Case-1. The parameters are taken as \(d_1=4 \;10^{-5}, d_2=2\;10^{-5}, \gamma = 0.037\) and \(\kappa =0.06\). We obtain patterns presented in Fig. 7.

Fig. 7
figure 7

Contour plots of pattern formation at different time levels for case-1 in problem 4

Case-2. The parameters are taken as \(d_1=4 \;10^{-5}, d_2=2\;10^{-5}, \gamma = 0.03\) and \(\kappa =0.062\). We obtain patterns presented in Fig. 8.

Fig. 8
figure 8

Contour plots of pattern formation at different time levels for case-2 in problem (4)

Case-3. The parameters are taken as \(d_1=4 \;10^{-5}, d_2=2\;10^{-5}, \gamma = 0.04\) and \(\kappa =0.06\). We obtain patterns presented in Fig. 9.

Fig. 9
figure 9

Contour plots of pattern formation at different time levels for case-3 in problem (4)

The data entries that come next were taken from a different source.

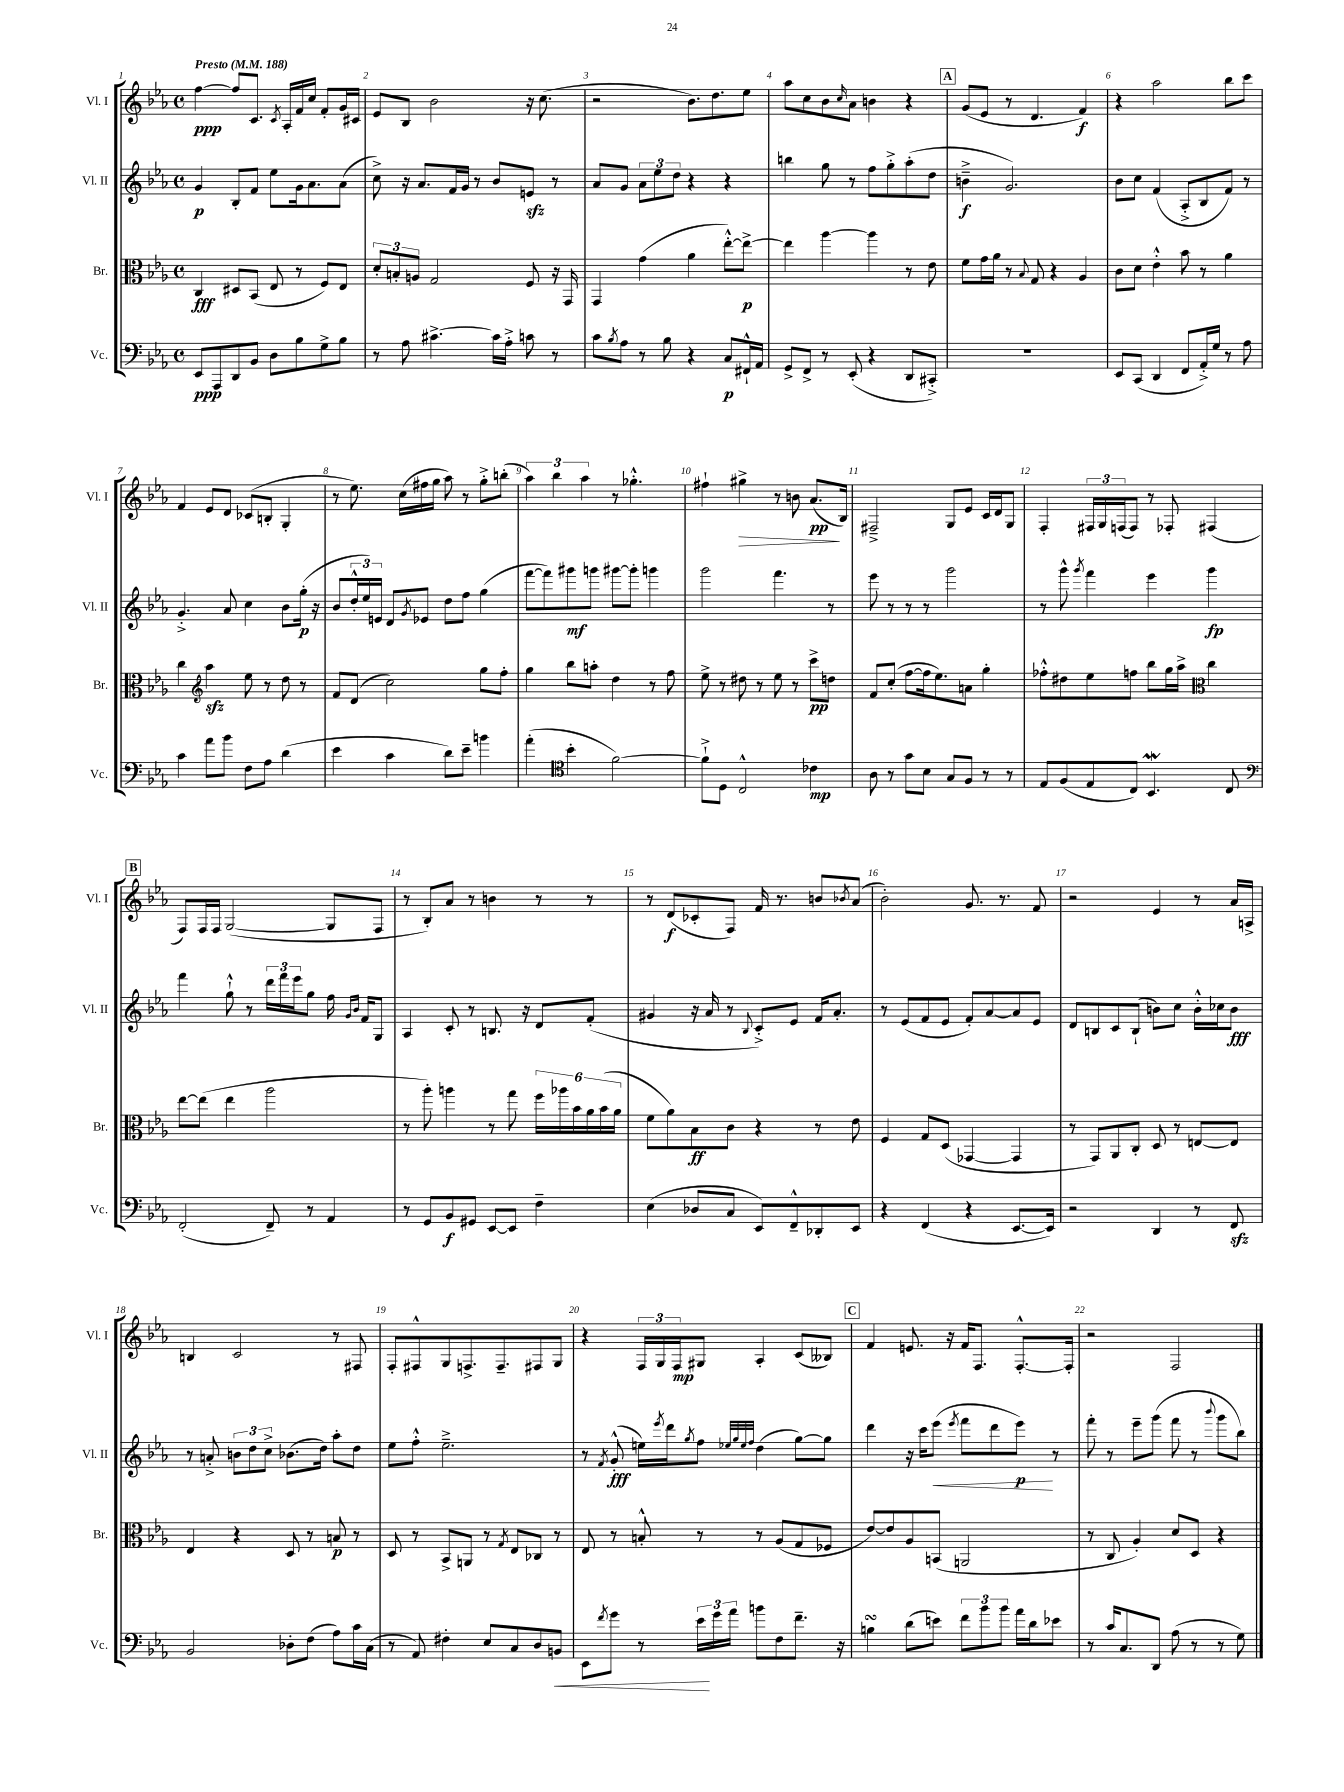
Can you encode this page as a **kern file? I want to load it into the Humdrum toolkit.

**kern	**dynam	**kern	**dynam	**kern	**dynam	**kern	**dynam
*part4	*part4	*part3	*part3	*part2	*part2	*part1	*part1
*staff4	*staff4	*staff3	*staff3	*staff2	*staff2	*staff1	*staff1
*I"Vc.	*	*I"Br.	*	*I"Vl. II	*	*I"Vl. I	*
*I'Vc.	*	*I'Br.	*	*I'Vl. II	*	*I'Vl. I	*
*clefF4	*	*clefC3	*	*clefG2	*	*clefG2	*
*k[b-e-a-]	*	*k[b-e-a-]	*	*k[b-e-a-]	*	*k[b-e-a-]	*
*M4/4	*	*M4/4	*	*M4/4	*	*M4/4	*
*met(c)	*	*met(c)	*	*met(c)	*	*met(c)	*
*MM188	*	*MM188	*	*MM188	*	*MM188	*
=1	=1	=1	=1	=1	=1	=1	=1
!	!	!	!	!	!	!LO:TX:a:B:t=Presto	!
8EE-/L	ppp	4C/	fff	4g/	p	[4ff\	ppp
8AAA-/	.	.	.	.	.	.	.
8DD/	.	8D#X/L	.	8B-'/L	.	8ff/L]	.
8BB-/J	.	(8BB-/J	.	8f/J	.	8.c/J	.
8D\L	.	8E-/	.	8ee-\L	.	.	.
.	.	.	.	.	.	8qc/	.
.	.	.	.	.	.	16A-'/LL	.
8B-\	.	8r	.	16g\k	.	16f/	.
.	.	.	.	8.a-\	.	16cc/JJ	.
8G^\	.	8F/L)	.	.	.	8f'/L	.
8B-\J	.	8E-/J	.	(8a-\J	.	16g/L	.
.	.	.	.	.	.	16c#X/JJ	.
=2	=2	=2	=2	=2	=2	=2	=2
8r	.	12d'/L	.	8cc^\)	.	8e-/L	.
.	.	12Bn'/	.	.	.	.	.
8A-\	.	.	.	16r	.	8B-/J	.
.	.	12An/J	.	.	.	.	.
.	.	.	.	8.a-/L	.	.	.
[4.c#X^\	.	2G/	.	.	.	2b-\	.
.	.	.	.	16f/L	.	.	.
.	.	.	.	16g/JJ	.	.	.
.	.	.	.	8r	.	.	.
16c#\LL]	.	.	.	8b-/L	.	.	.
16A-'^\JJ	.	.	.	.	.	.	.
8cn\	.	8F/	.	8enzz/J	.	16r	.
.	.	.	.	.	.	(8.cc\	.
8r	.	16r	.	8r	.	.	.
.	.	16GG/	.	.	.	.	.
=3	=3	=3	=3	=3	=3	=3	=3
8c\L	.	4GG/	.	8a-/L	.	2r	.
8qB-/	.	.	.	.	.	.	.
8A-\J	.	.	.	8g/J	.	.	.
8r	.	(4g\	.	12a-\L	.	.	.
.	.	.	.	12ee-\	.	.	.
8B-\	.	.	.	.	.	.	.
.	.	.	.	12dd\J	.	.	.
4r	.	4a-\	.	4r	.	8.b-\L)	.
.	.	.	.	.	.	8.dd\	.
8C/L	p	[8ee-'^^\L)	.	4r	.	.	.
16FF#X`^^/L	.	8ee-^\J_	p	.	.	8ee-\J	.
16AA-/JJ	.	.	.	.	.	.	.
=4	=4	=4	=4	=4	=4	=4	=4
8GG^/L	.	4ee-\]	.	4bbn\	.	8aa-\L	.
8FF^/J	.	.	.	.	.	8cc\	.
8r	.	[4aa-\	.	8gg\	.	8b-\	.
.	.	.	.	.	.	16qqcc/	.
(8EE-'/	.	.	.	8r	.	8a-\J	.
4r	.	4aa-\]	.	8ff\L	.	4bn\	.
.	.	.	.	8gg'^\	.	.	.
8DD/L	.	8r	.	(8aa-'\	.	4r	.
8CC#X'^/J)	.	8e-\	.	8dd\J	.	.	.
!!LO:REH:place=s1:t=A
=5	=5	=5	=5	=5	=5	=5	=5
1r	.	8f\L	.	4bn~^\	f	(8g/L	.
.	.	16g\L	.	.	.	8e-/J	.
.	.	16a-\JJ	.	.	.	.	.
.	.	8r	.	2.g/)	.	8r	.
.	.	8qqB-/	.	.	.	.	.
.	.	8G/	.	.	.	4.d/	.
.	.	4r	.	.	.	.	.
.	.	4A-/	.	.	.	4f/)	f
=6	=6	=6	=6	=6	=6	=6	=6
8EE-/L	.	8c\L	.	8b-\L	.	4r	.
(8CC/J	.	8d\J	.	8cc\J	.	.	.
4DD/	.	4e-'^^\	.	(4f/	.	2aa-\	.
8FF/L	.	8b-\	.	8A-'^/L	.	.	.
16AA-'^/L)	.	8r	.	8B-/	.	.	.
16G/JJ	.	.	.	.	.	.	.
8r	.	4a-\	.	8f/J)	.	8bb-\L	.
8A-\	.	.	.	8r	.	8ccc\J	.
!!LO:LB:g=z
=7	=7	=7	=7	=7	=7	=7	=7
4c\	.	4cc\	.	4.g'^/	.	4f/	.
*	*	*clefG2	*	*	*	*	*
8a-\L	.	4aa-zz\	.	.	.	8e-/L	.
8b-\J	.	.	.	8a-/	.	8d/J	.
8F\L	.	8ee-\	.	4cc\	.	(8c-X/L	.
8A-\J	.	8r	.	.	.	8Bn'/J	.
(4d\	.	8dd\	.	8b-\L	.	4G'/	.
.	.	8r	.	(16gg'\Jk	p	.	.
.	.	.	.	16r	.	.	.
=8	=8	=8	=8	=8	=8	=8	=8
4e-\	.	8f/L	.	8b-/L	.	8r	.
.	.	(8d/J	.	24dd'^^/L	.	8.ee-\)	.
.	.	.	.	24ee-/)	.	.	.
.	.	.	.	24en/JJ	.	.	.
4c\	.	2cc\)	.	8d/L	.	.	.
.	.	.	.	.	.	(16cc\LL	.
.	.	.	.	8qg/	.	.	.
.	.	.	.	8e-X/J	.	16ff#X\	.
.	.	.	.	.	.	16gg\JJ	.
8d\L)	.	.	.	8dd\L	.	8aa-\)	.
8e-~\J	.	.	.	8ff\J	.	8r	.
4bn\	.	8gg\L	.	(4gg\	.	8gg'^\L	.
.	.	8ff'\J	.	.	.	(8bbn'\J	.
=9	=9	=9	=9	=9	=9	=9	=9
(4a-'\	.	4gg\	.	[8fff\L	.	6aa-\)	.
.	.	.	.	8fff\])	.	.	.
.	.	.	.	.	.	6bb-\	.
*clefC4	*	*	*	*	*	*	*
4b-'\	.	8bb-\L	.	8ggg#X\	mf	.	.
.	.	.	.	.	.	6aa-\	.
.	.	8aan'\J	.	8gggn\J	.	.	.
[2f\)	.	4dd\	.	[8ggg#X\L	.	8r	.
.	.	.	.	8ggg#'\J]	.	4.gg-X'^^\	.
.	.	8r	.	4gggn\	.	.	.
.	.	8ff\	.	.	.	.	.
=10	=10	=10	=10	=10	=10	=10	=10
8f`^\L]	.	8ee-^\	.	2ggg\	.	4ff#X`\	.
8D\J	.	8r	.	.	.	.	.
!	!	!	!	!	!	!	!LO:HP:b
2C^^/	.	8dd#X\	.	.	.	4gg#X^\	>
.	.	8r	.	.	.	.	.
.	.	8ee-\	.	4.fff\	.	8r	.
.	.	8r	.	.	.	8bn\	.
4c-X\	mp	8ccc^\L	pp	.	.	(8.a-/L	pp
.	.	8ddn\J	.	8r	.	.	.
.	.	.	.	.	.	16B-/Jk)	]
=11	=11	=11	=11	=11	=11	=11	=11
8A-\	.	8f/L	.	8eee-\	.	2F#X~^/	.
8r	.	(8cc'/J	.	8r	.	.	.
8g\L	.	[8ff\L	.	8r	.	.	.
8B-\J	.	16ff\k]	.	8r	.	.	.
.	.	8.ee-\)	.	.	.	.	.
8G/L	.	.	.	2ggg\	.	8G/L	.
8F/J	.	8an\J	.	.	.	8e-/J	.
8r	.	4gg'\	.	.	.	16c/LL	.
.	.	.	.	.	.	16d/J	.
8r	.	.	.	.	.	8G/J	.
=12	=12	=12	=12	=12	=12	=12	=12
8E-/L	.	8ff-X'^^\L	.	8r	.	4F'/	.
(8F/	.	8dd#X\	.	8ggg^^\	.	.	.
.	.	.	.	8qggg/	.	.	.
8E-/	.	8ee-\	.	4fff\	.	24F#X/LL	.
.	.	.	.	.	.	24G/	.
.	.	.	.	.	.	(24Fn/J	.
8C/J)	.	8ffn\J	.	.	.	8F/J)	.
4.BB-W/	.	8bb-\L	.	4eee-\	.	8r	.
.	.	16gg\L	.	.	.	8F-X'/	.
.	.	16aa-^\JJ	.	.	.	.	.
*	*	*clefC3	*	*	*	*	*
.	.	4cc\	.	4ggg\	fp	(4F#X/	.
8C/	.	.	.	.	.	.	.
!!LO:LB:g=z
!!LO:REH:place=s1:t=B
=13	=13	=13	=13	=13	=13	=13	=13
*clefF4	*	*	*	*	*	*	*
(2FF'/	.	[8ee-\L	.	4fff\	.	8F/L)	.
.	.	(8ee-\J]	.	.	.	16F/L	.
.	.	.	.	.	.	16F/JJ	.
.	.	4ee-\	.	8gg`^^\	.	([2G/	.
.	.	.	.	8r	.	.	.
8FF~/)	.	2aa-\	.	24ddd\LL	.	.	.
.	.	.	.	24fff\	.	.	.
.	.	.	.	24eee-\J	.	.	.
8r	.	.	.	8gg\J	.	.	.
4AA-/	.	.	.	16ff\	.	8G/L]	.
.	.	.	.	16qqg/LL	.	.	.
.	.	.	.	16qqb-/JJ	.	.	.
.	.	.	.	16f/KL	.	.	.
.	.	.	.	8G/J	.	8F/J	.
=14	=14	=14	=14	=14	=14	=14	=14
8r	.	8r	.	4A-/	.	8r	.
8GG/L	.	8aa-'\)	.	.	.	8B-'/L)	.
8BB-/	f	4aan\	.	8c'/	.	8a-/J	.
8GG#X/J	.	.	.	8r	.	8r	.
[8EE-/L	.	8r	.	8.Bn/	.	4bn\	.
8EE-/J]	.	8gg\	.	.	.	.	.
.	.	.	.	16r	.	.	.
4F~\	.	24ff\LL	.	8d/L	.	8r	.
.	.	24aa-X\	.	.	.	.	.
.	.	24b-\	.	.	.	.	.
.	.	24a-\	.	(8f'/J	.	8r	.
.	.	(24b-\	.	.	.	.	.
.	.	24a-\JJ	.	.	.	.	.
=15	=15	=15	=15	=15	=15	=15	=15
(4E-\	.	8f\L	.	4g#X/	.	8r	.
.	.	8a-\)	.	.	.	(8d/L	f
8D-X/L	.	8B-\	ff	16r	.	8c-X'/	.
.	.	.	.	16a-/	.	.	.
8C/J	.	8c\J	.	8r	.	8F/J)	.
.	.	.	.	8qqB-/	.	.	.
8EE-/L)	.	4r	.	8c'^/L)	.	16f/	.
.	.	.	.	.	.	8.r	.
8FF~^^/	.	.	.	8e-/J	.	.	.
8DD-X'/	.	8r	.	16f/KL	.	8bn/L	.
.	.	.	.	8.a-'/J	.	.	.
.	.	.	.	.	.	8qb-X/	.
8EE-/J	.	8e-\	.	.	.	(8a-/J	.
=16	=16	=16	=16	=16	=16	=16	=16
4r	.	4F/	.	8r	.	2b-'\)	.
.	.	.	.	(8e-/L	.	.	.
(4FF/	.	8G/L	.	8f/	.	.	.
.	.	(8D/J	.	8e-/J	.	.	.
4r	.	[4GG-X/	.	8f'/L)	.	8.g/	.
.	.	.	.	[8a-/	.	.	.
.	.	.	.	.	.	8.r	.
[8.EE-/L	.	4GG-/]	.	8a-/]	.	.	.
.	.	.	.	8e-/J	.	8f/	.
16EE-/Jk])	.	.	.	.	.	.	.
=17	=17	=17	=17	=17	=17	=17	=17
2r	.	8r	.	8d/L	.	2r	.
.	.	8GG/L)	.	8Bn/	.	.	.
.	.	8AA-/	.	8c/	.	.	.
.	.	8C'/J	.	(8B`/J	.	.	.
4DD/	.	8D/	.	8bn\L)	.	4e-/	.
.	.	8r	.	8cc\J	.	.	.
8r	.	[8En/L	.	16b'^^\LL	.	8r	.
.	.	.	.	16cc-X\J	.	.	.
8FFzz/	.	8E/J]	.	8b\J	fff	16a-/LL	.
.	.	.	.	.	.	16An^/JJ	.
!!LO:LB:g=z
=18	=18	=18	=18	=18	=18	=18	=18
2BB-/	.	4E-/	.	8r	.	4Bn/	.
.	.	.	.	8an'^/	.	.	.
.	.	4r	.	12bn\L	.	2c/	.
.	.	.	.	12dd\	.	.	.
.	.	.	.	12cc^\J	.	.	.
8D-X'\L	.	8D/	.	(8.b-X\L	.	.	.
(8F\J	.	8r	.	.	.	.	.
.	.	.	.	16dd\Jk)	.	.	.
8A-\L)	.	8Bn/	p	8aa-'\L	.	8r	.
16c\L	.	8r	.	8dd\J	.	8F#X/	.
(16C\JJ	.	.	.	.	.	.	.
=19	=19	=19	=19	=19	=19	=19	=19
8r	.	8D/	.	8ee-\L	.	8F'/L	.
8AA-/)	.	8r	.	8ff'^^\J	.	8F#X^^/	.
4F#X'\	.	8BB-^/L	.	2.ee-~^\	.	8G/	.
.	.	8AAn/J	.	.	.	8.Fn^/	.
8E-/L	.	8r	.	.	.	.	.
.	.	.	.	.	.	8.F~/	.
.	.	8qG/	.	.	.	.	.
8C/	.	8E-/L	.	.	.	.	.
8D/	.	8C-X/J	.	.	.	8F#X/	.
!	!LO:HP:b	!	!	!	!	!	!
8BBn/J	<	8r	.	.	.	8G/J	.
=20	=20	=20	=20	=20	=20	=20	=20
8EE-\L	.	8E-/	.	8r	.	4r	.
8qf/	.	.	.	8qf/	.	.	.
8g\J	.	8r	.	(8g'^^/	fff	.	.
8r	.	8Bn'^^/	.	16een\LL)	.	24F/LL	.
.	.	.	.	.	.	24G/	.
.	.	.	.	8qeee-/	.	.	.
.	.	.	.	16ddd\J	.	.	.
.	.	.	.	.	.	24F/J	mp
.	.	.	.	8qgg/	.	.	.
24e-\LL	.	8r	.	8ff\J	.	8G#X/J	.
24g\	[	.	.	.	.	.	.
24a-\JJ	.	.	.	.	.	.	.
.	.	.	.	32qqee-X/LLL	.	.	.
.	.	.	.	32qqgg/	.	.	.
.	.	.	.	32qqee-/	.	.	.
.	.	.	.	32qqff/JJJ	.	.	.
8bn\L	.	8r	.	(4dd\	.	4A-'/	.
8F\	.	(8A-/L	.	.	.	.	.
8.f~\J	.	8G/	.	[8gg\L)	.	(8c/L	.
.	.	8F-X/J	.	8gg\J]	.	8B--X/J)	.
16r	.	.	.	.	.	.	.
!!LO:REH:place=s1:t=C
=21	=21	=21	=21	=21	=21	=21	=21
4BnsSsS\	.	[8e-/L)	.	4ddd\	.	4f/	.
.	.	8e-/]	.	.	.	.	.
(8d\L	.	8A-/	.	16r	.	8.en/	.
.	.	.	.	16ccc\KL	.	.	.
!	!	!	!	!	!LO:HP:b	!	!
8en\J)	.	(8BBn/J	.	(8eee-\J	<	.	.
.	.	.	.	.	.	16r	.
.	.	.	.	8qeee-/	.	.	.
12f\L	.	2AAn/	.	8fff\L	.	16f/KL	.
.	.	.	.	.	.	8.F/J	.
12b-\	.	.	.	.	.	.	.
.	.	.	.	8ddd\	.	.	.
12b-\J	.	.	.	.	.	.	.
16a-\LL	.	.	.	8eee-\J)	p	[8.F'^^/L	.
16d\J	.	.	.	.	.	.	.
8e-X\J	.	.	.	8r	[	.	.
.	.	.	.	.	.	16F'/Jk]	.
=22	=22	=22	=22	=22	=22	=22	=22
8r	.	8r	.	8fff'\	.	2r	.
16c/KL	.	8C/	.	8r	.	.	.
8.C/	.	.	.	.	.	.	.
.	.	4A-'/)	.	8eee-~\L	.	.	.
8DD/J	.	.	.	(8ggg\J	.	.	.
(8A-\	.	8d/L	.	8fff\	.	2F/	.
8r	.	8D/J	.	8r	.	.	.
.	.	.	.	8qqbbb-/	.	.	.
8r	.	4r	.	8ggg\L	.	.	.
8G\)	.	.	.	8bb-\J)	.	.	.
==	==	==	==	==	==	==	==
*-	*-	*-	*-	*-	*-	*-	*-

Case-4. The parameters are taken as \(d_1=4 \;10^{-5}, d_2=2\;10^{-5}, \gamma = 0.025\) and \(\kappa =0.06\). We obtain patterns presented in Fig. 10.

Fig. 10
figure 10

Contour plots of pattern formation at different time levels for case-4 in problem (4)

7 Conclusions

In this work, the authors proposed a numerical algorithm based on CBSQI to simulate 1-D and 2-D Gray-Scott reaction-diffusion models. In the proposed algorithm, 2-D problems are numerically solved using a combination of Kronecker product and 1-D differential matrix. The scheme is validated against four benchmark problems. The main outcomes of the work are as follows

  1. 1.

    To the best of the authors’ knowledge, this is the first application of the CBSQI in solving the 2-D reaction-diffusion equation. The major highlights of

    this method is its better accuracy, efficacy in solving these equations, and its ease of implementation.

  2. 2.

    The linear stability analysis of the system as well as stability of the proposed method is discussed.

  3. 3.

    The obtained Turing patterns of the Gray-Scott model are very similar to the available literature [2,3,4, 42].

  4. 4.

    The proposed algorithm is capable to simulate the models for large time t = 15,000. However for comparison purpose, results are reported for t = 10,000.

  5. 5.

    The proposed algorithm can be extend to higher dimensional problems with some modifications.